(Records for this exercise)
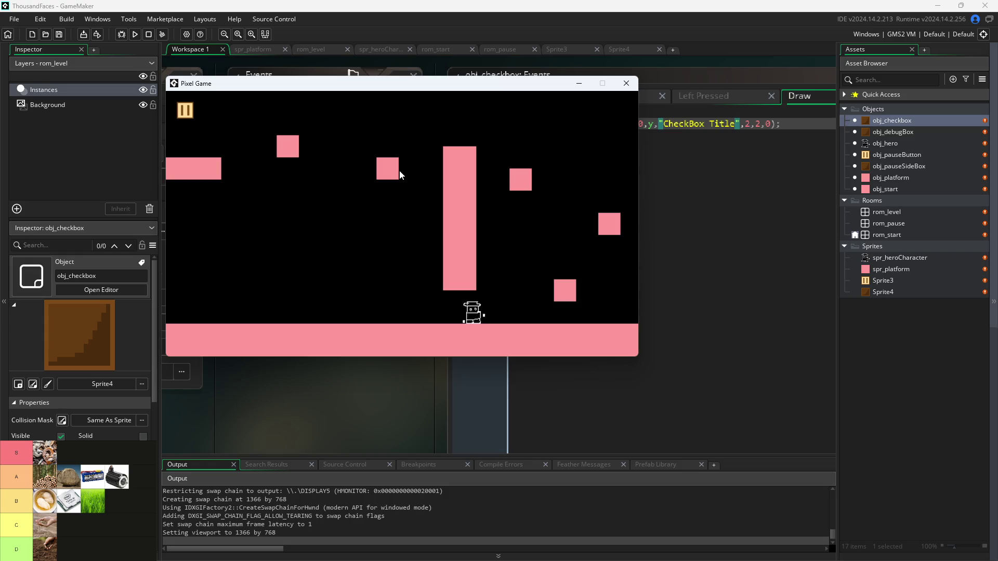
# - Play the level by running and jumping the hero across the blocks, then pause again
pyautogui.press('Up')
pyautogui.press('Right')
pyautogui.press('Right')
pyautogui.press('Up')
pyautogui.press('Right')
(End Records for this exercise)
- **Activity**:
Repeat every line above exactly, minus the pictures.

- **Problem solution**:
# - Play the level by running and jumping the hero across the blocks, then pause again
pyautogui.press('Up')
pyautogui.press('Right')
pyautogui.press('Right')
pyautogui.press('Up')
pyautogui.press('Right')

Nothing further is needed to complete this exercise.